He loves being outside. Just like the wild child and the crazy baby, he happily spends hours outside, all day even. He builds and fixes and makes and mends. I water the plants and bring the washing in and play with the boys, but if I had my choice, I would much rather lie on the trampoline reading a book.

So I wonder, what would our kids be like if most of the primary carers were Dad’s? Now I know these ideas don’t fit every dad, but they do apply to some.

Would kids happily live on meat and fruit? Potentially not even being able to recognise a zucchini or capsicum?

Would they roll around and wrestle and sort it out themselves, without the high pitch female voice telling them to stop?

Would they wear really badly matching clothes? Who would care if they did? Or like in my house in summer, would just shorts suffice?

Would they happily watch any kind of sport on the telly, just as long as it had men competing?

Would hair ever get washed with anything stronger than water?

Would parks be filled with men hanging out with their kids, chasing and running and throwing balls and riding skateboards? This is a picture I love. I just wonder how many extra kids might have a plaster cast on an arm or leg.

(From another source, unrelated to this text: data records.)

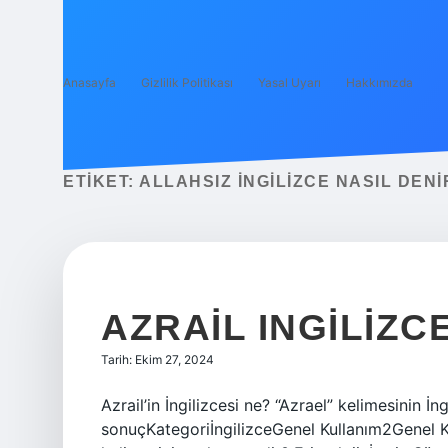
Anasayfa
Gizlilik Politikası
Yasal Uyarı
Hakkımızda
ETIKET:
ALLAHSIZ INGILIZCE NASIL DENI
AZRAIL INGILIZC
Tarih: Ekim 27, 2024
Azrail’in İngilizcesi ne? “Azrael” kelimesinin İ
sonuçKategoriİngilizceGenel Kullanım2Genel Ku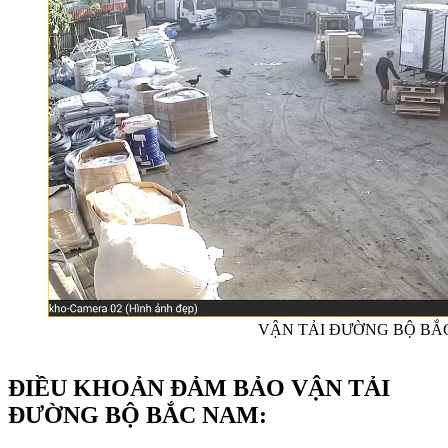
VẬN TẢI ĐƯỜNG BỘ BẮ
ĐIỀU KHOẢN ĐẢM BẢO VẬN TẢI
ĐƯỜNG BỘ BẮC NAM:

Would kids learn to put dishes in the dishwasher and clothes in the basket? Or would this all happen on one afternoon a week when the mess gets too much? How much more fun could you have if you only had to clean up once a week!

Would prams become obsolete as men just carry their kids around, on shoulders, backs, upside down, with one hand?

It is a world I love the look of. Happy, busy, outside kids. Few hanging out in cafes or shops, instead going to the hardware store or taking the take away coffee to the look out to climb and jump and play in the dirt. Kids might learn to fish or ride bikes earlier or throw balls higher.

But then maybe this is all so appealing to me because I have boys and I know that boys need awesome men around them to grow into awesome men themselves. Maybe I just wish for a world where there is more part time of everything for everyone. I don’t know but I’d like to see how it goes for a while.